I mentioned that one of the elements missing in Brooks' experiments (at least before Cog and Kismet, which have other issues) was learning; the agents would display an ability to act reminiscent of animal-level intelligence, but no part of their control structure adapted to their experience and environment. These papers all try to address the issue of reinforcement learning (the most apparently biologically-plausible method) in an embodied AI ("reinforcement learning" refers to methods where a system is "rewarded" when certain goals are met, as opposed to methods which explicitly specify the correct behavior to the system (supervised learning) or provide no input whatsoever (unsupervised learning.)) By putting a learning-capable "layer" on top of more primitive layers such as were implemented in Brooks' experiments, the learning system can make use of the sensory abstraction and motor capabilities of these lower layers; for example, simpler non-learning layers may be able to recognize the sensory patterns corresponding to a giant monster, and similarly possess within themselves methods for running away from a specified direction, making the task of learning "run away from monsters" simply a matter of recognizing a correspondence in fundamental inputs. It is also interesting to note that the researchers differentiate between "intrinsic" and "extrinsic" reward signals; a robot may be rewarded by certain external events which it is supposed to try to achieve (finding a "food puck," for example), but can also contain within itself conditions which trigger a reward signal (for example, if it encounters conditions from which it expects to find a "food puck" soon.)
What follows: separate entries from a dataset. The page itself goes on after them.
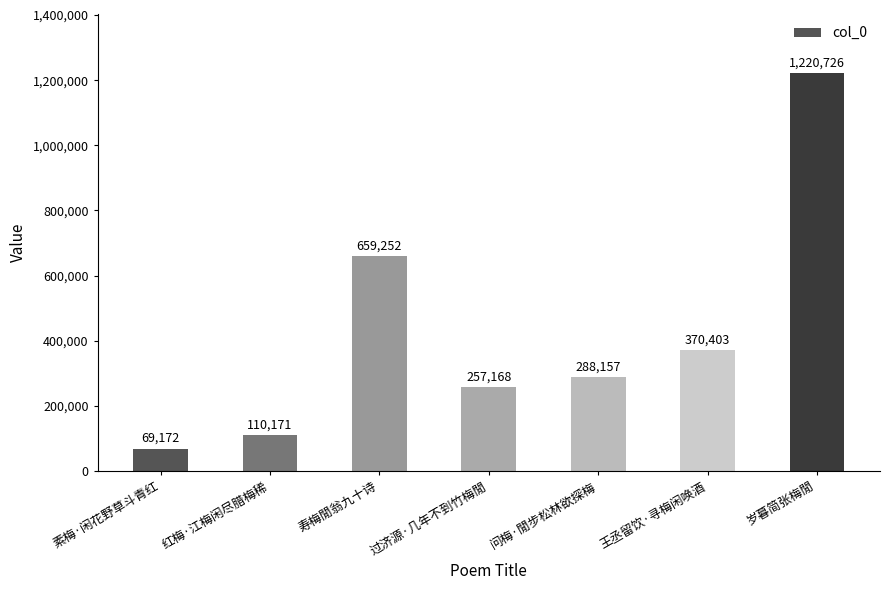

Rank the categories by value from lowest to highest.

素梅·闲花野草斗青红, 红梅·江梅闲尽腊梅稀, 过济源·几年不到竹梅閒, 问梅·閒步松林欲探梅, 王丞留饮·寻梅闲唤酒, 寿梅閒翁九十诗, 岁暮简张梅閒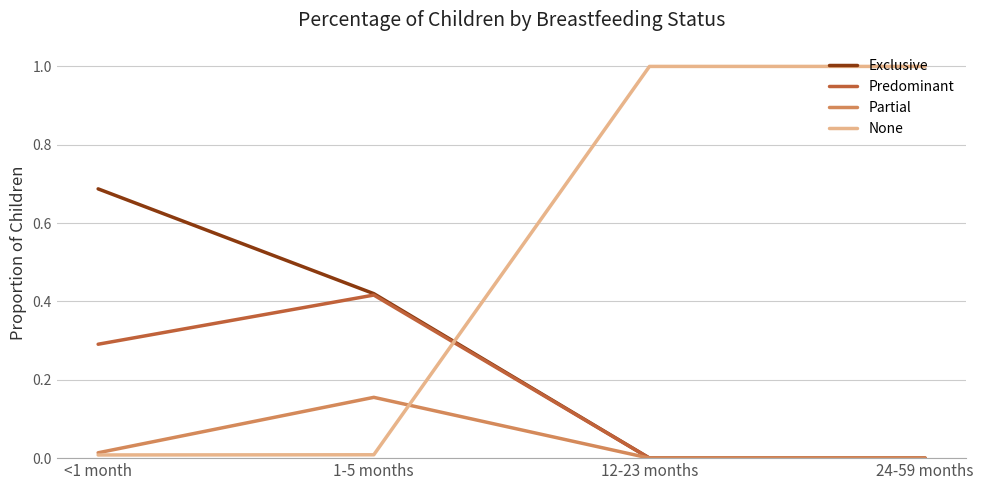

Which series has the widest spread of values?

None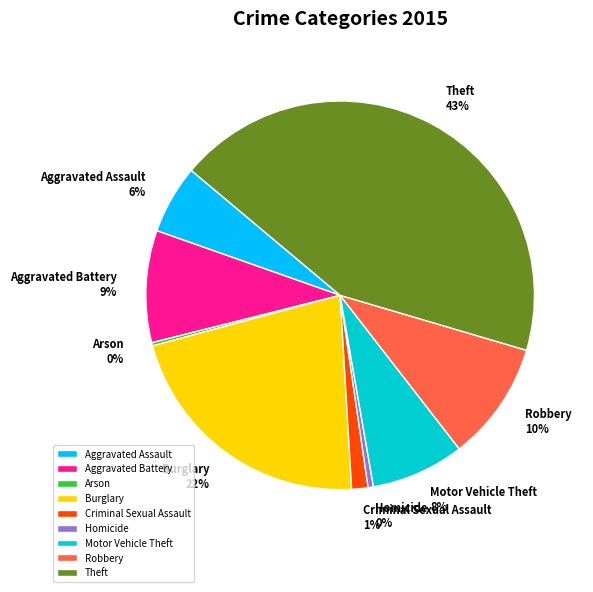

Combined, do Robbery and Theft account for over 50%?

Yes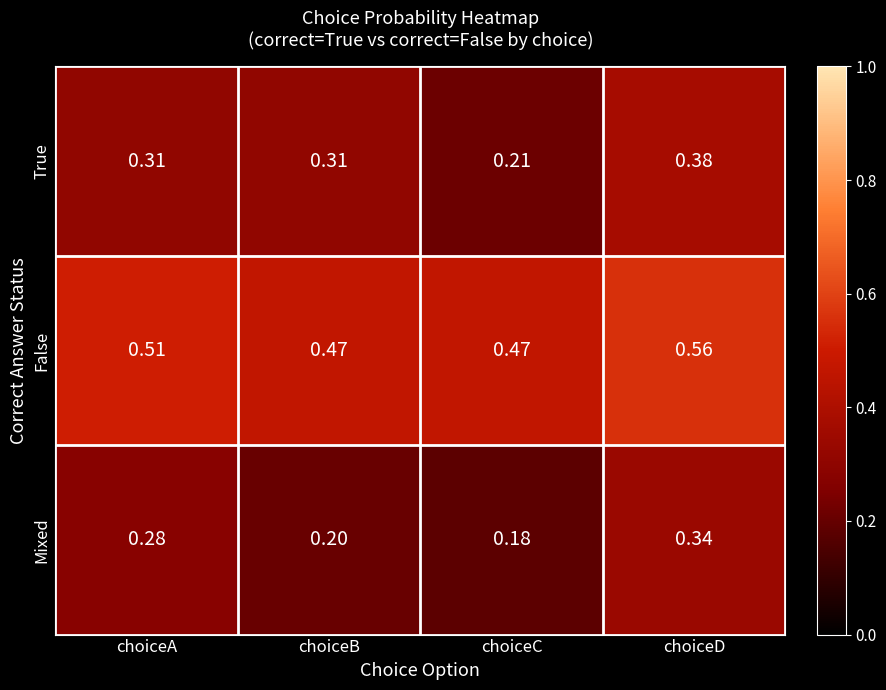

What is the total value across all series at choiceD?

1.3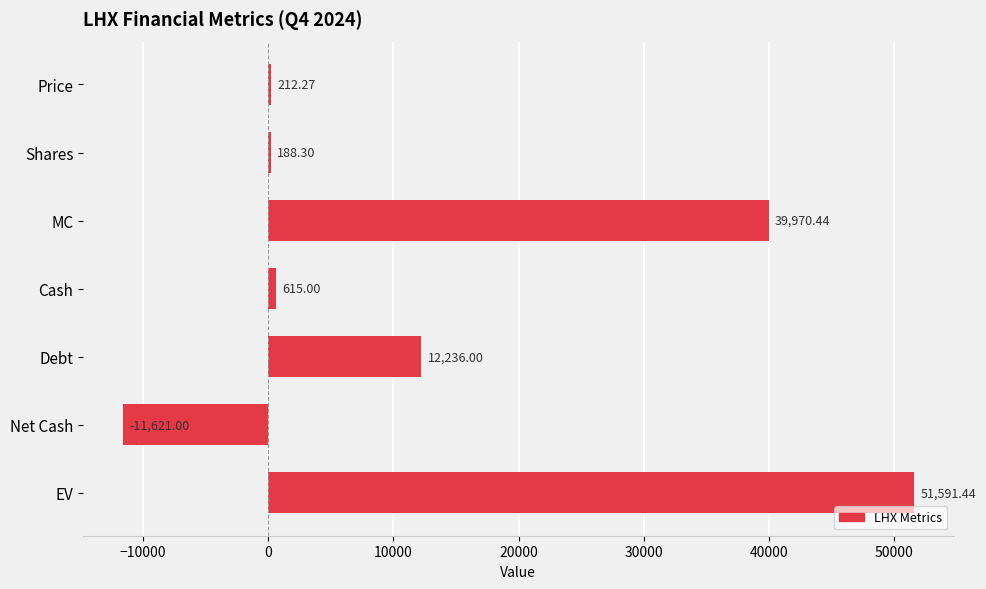

Between Price and Net Cash, which is larger?

Price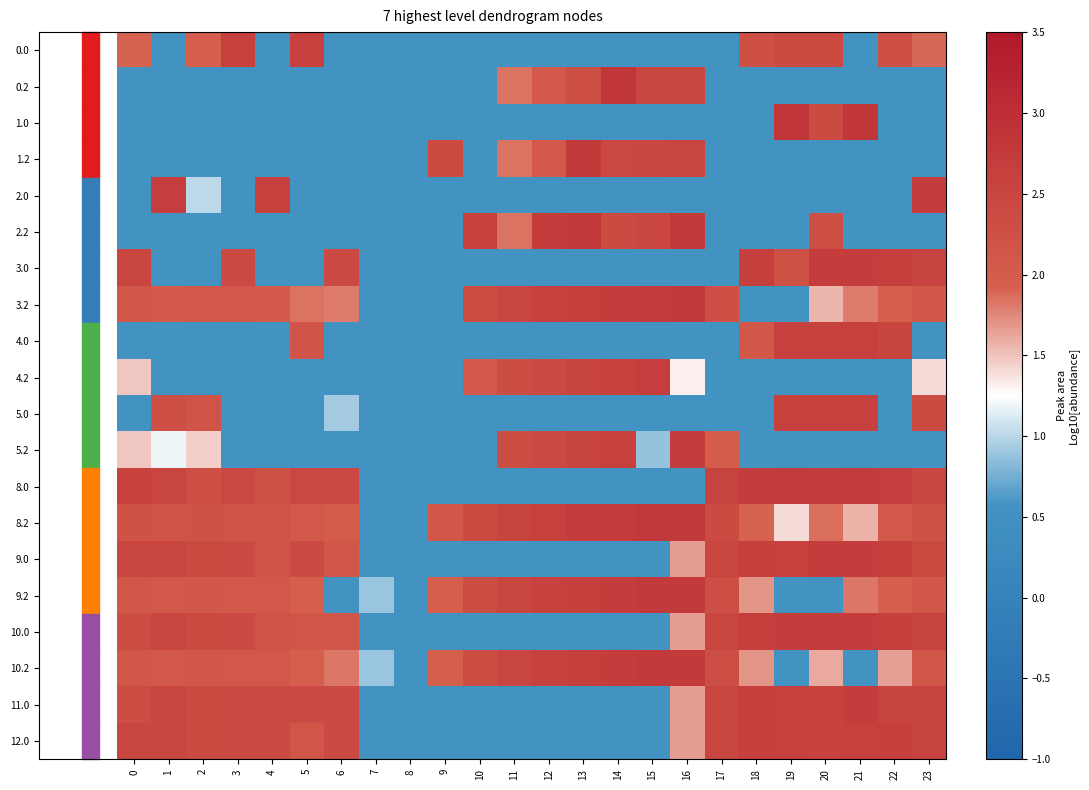

Which category has the highest value across all series?

19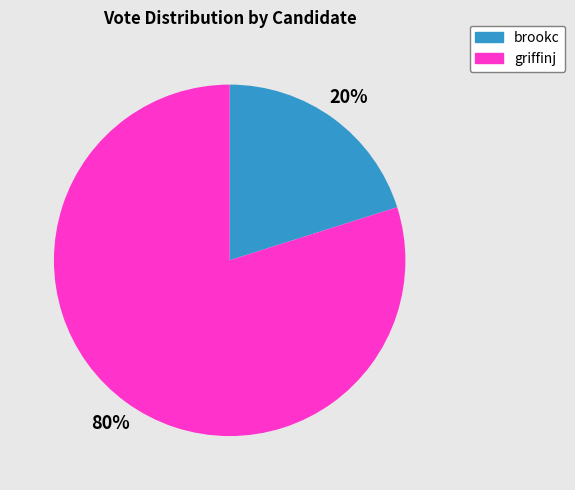

To the nearest percent, what is the average slice percentage?

50%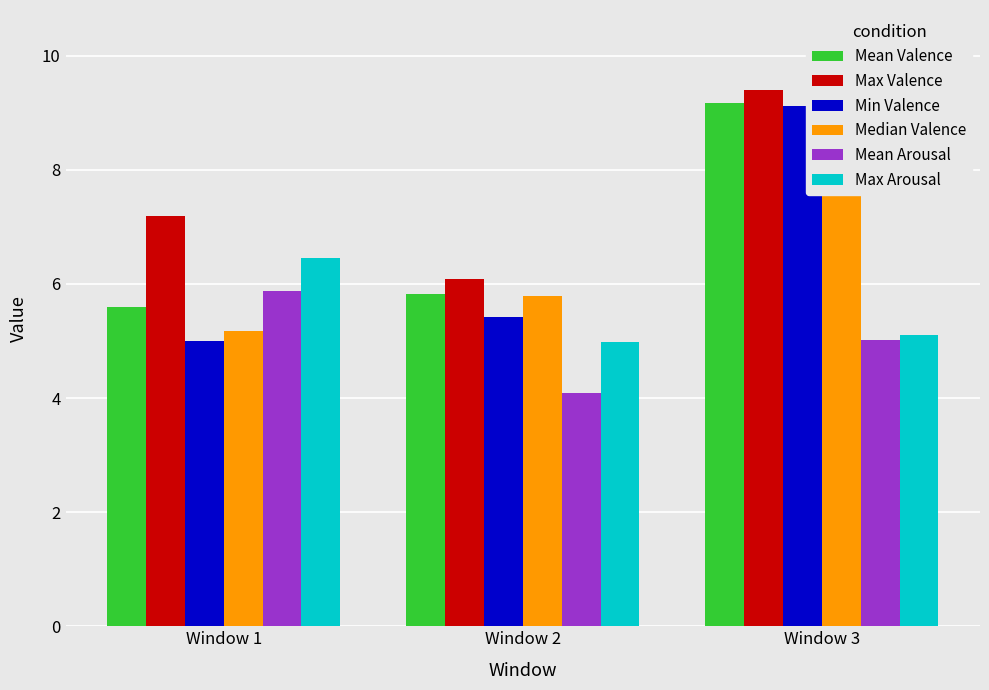

How many data points in Max Valence are above 7?

2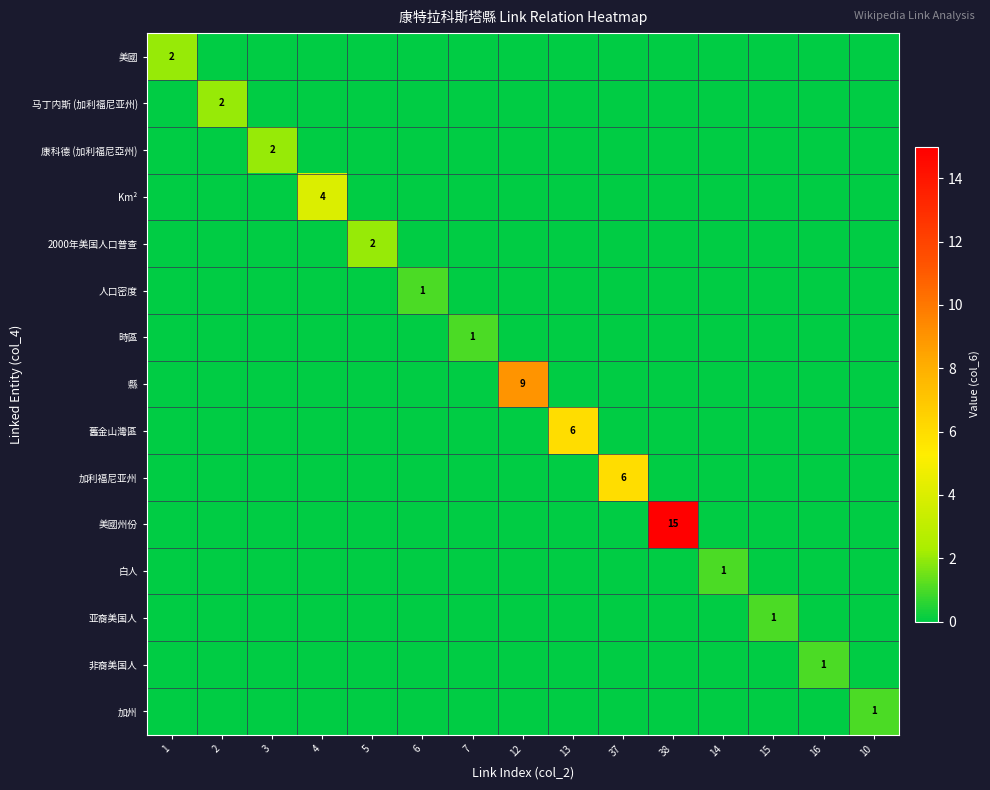

Rank the categories by 舊金山灣區 value from lowest to highest.

1, 2, 3, 4, 5, 6, 7, 12, 37, 38, 14, 15, 16, 10, 13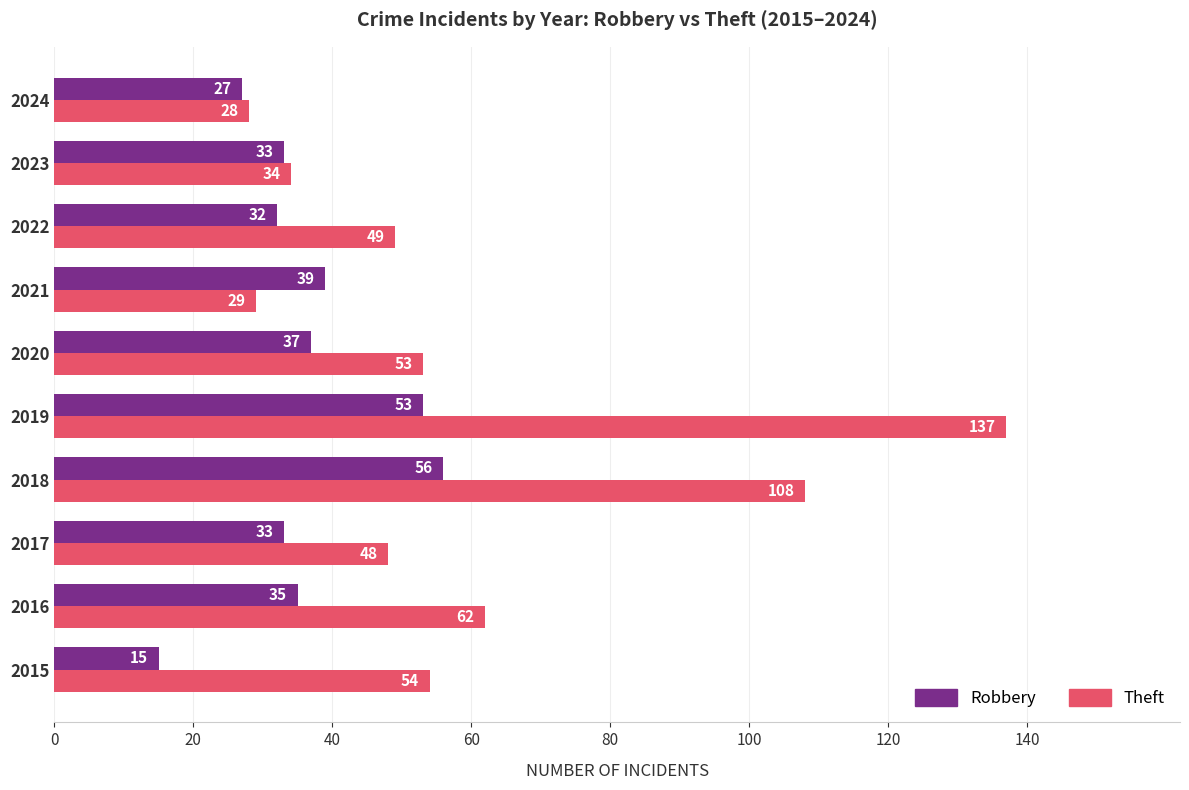

True or false: Robbery has a value of 52 at 2020.

False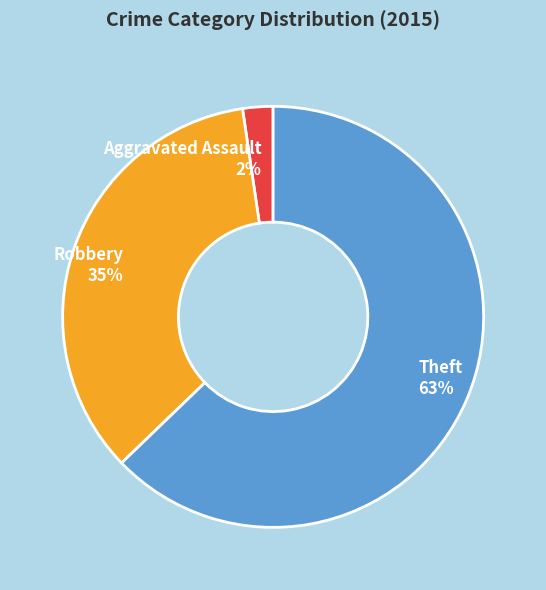

Rank the categories by value from highest to lowest.

Theft 63%, Robbery 35%, Aggravated Assault 2%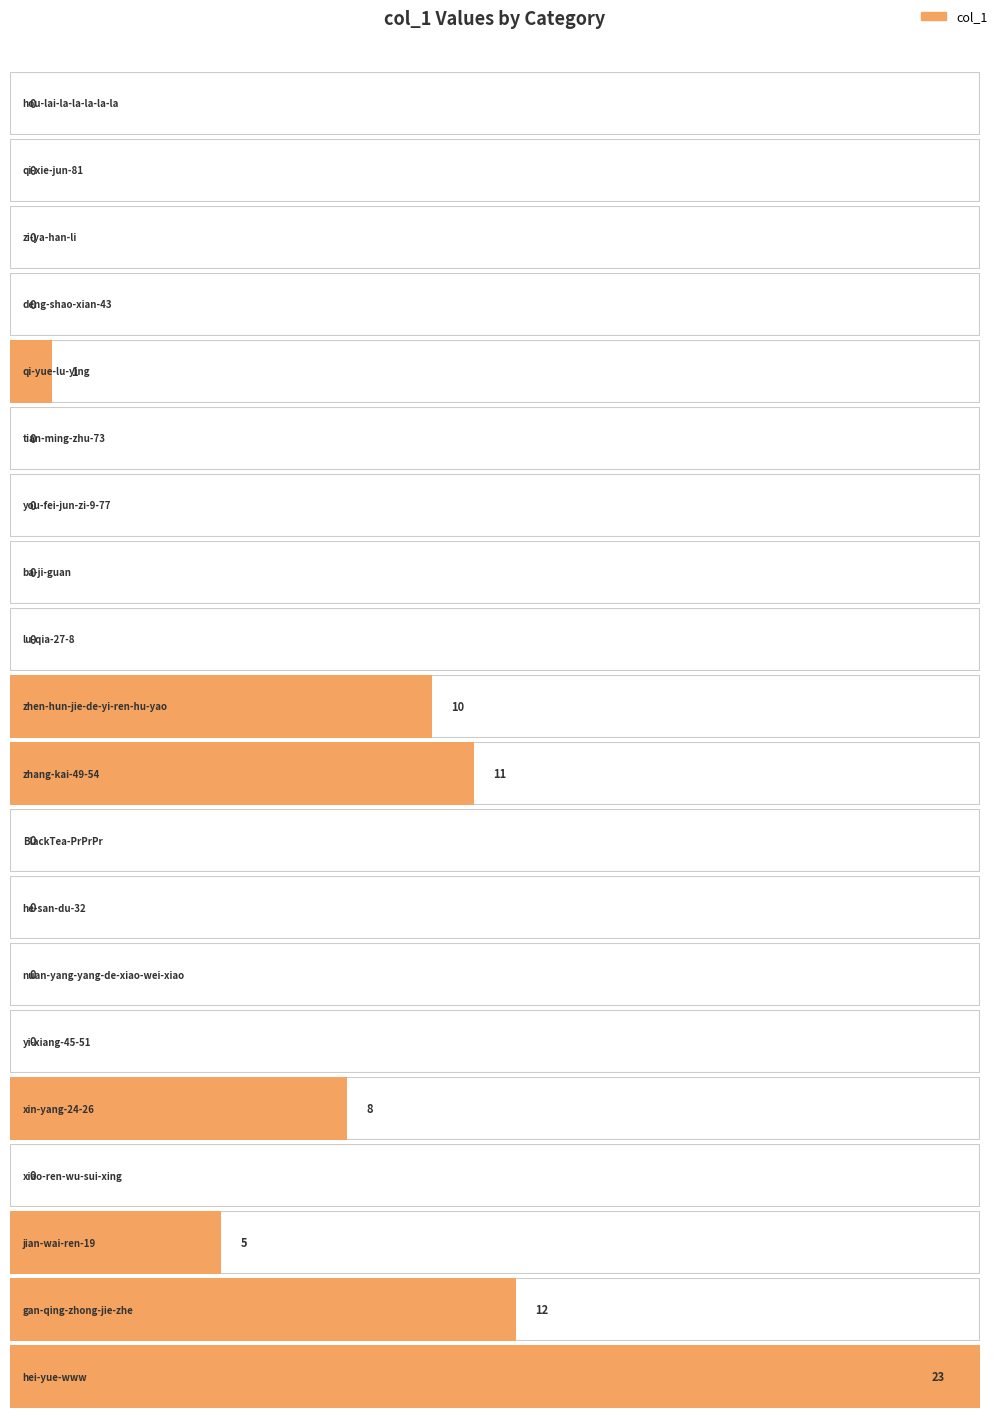

Is it true that the value at zhen-hun-jie-de-yi-ren-hu-yao is 10?

True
The experiments described in the paper, however, have a considerable shortcoming of their own. The first doesn't use a real robot at all, and instead uses a simulated robot acting within a grid-world in which the location and identities of all the things it can see is specified to it, and in which the robot's fundamental motor actions are as high level as "move to [thing]." The experimenters argue that such an abstraction could be achieved through lower-layer perceptual and actor layers, but many of the things they assume to work perfectly (object identification, navigation, external variable (lighting, sound) recognition) would likely be much less reliable in a real robot, which could have unknown effects on their model. The second experiment does use a robot, to their credit, but do so in a drastically simplified maze environment of orthogonal walls and standard distances in which the robot's ability to locate itself is drastically easier than it would be in a "real-world" environment; given that their control model relies utterly on the robot's knowledge of where it is and recognition of "landmarks," this seems like a very important limitation. (I suppose that the rhetoric of situated AI researchers have made me sensitive to reliance on experimental cleanliness.) Essentially, both the learning method in both experiments relies on the robot recognizing given "states" (such as, being in a given place at a given direction) and learning how various states can be navigated between (from here one can go there, and etc) as well as which certain states entail rewards. But if state-recognition breaks down, or even if the transition between states becomes unpredictable, the method would likely turn out to be fragile. Regardless, both experiments work, so there is certainly something to the concept, if not the method itself.

As the recent direction of my research may indicate, I'm considering building a robot for my senior project. But I would consider it a major point of the project for it to be capable of acting in at least somewhat complicated environments (such as the hallways of Dickenson, or perhaps even Commons Lawn. VAPA would probably be asking too much.)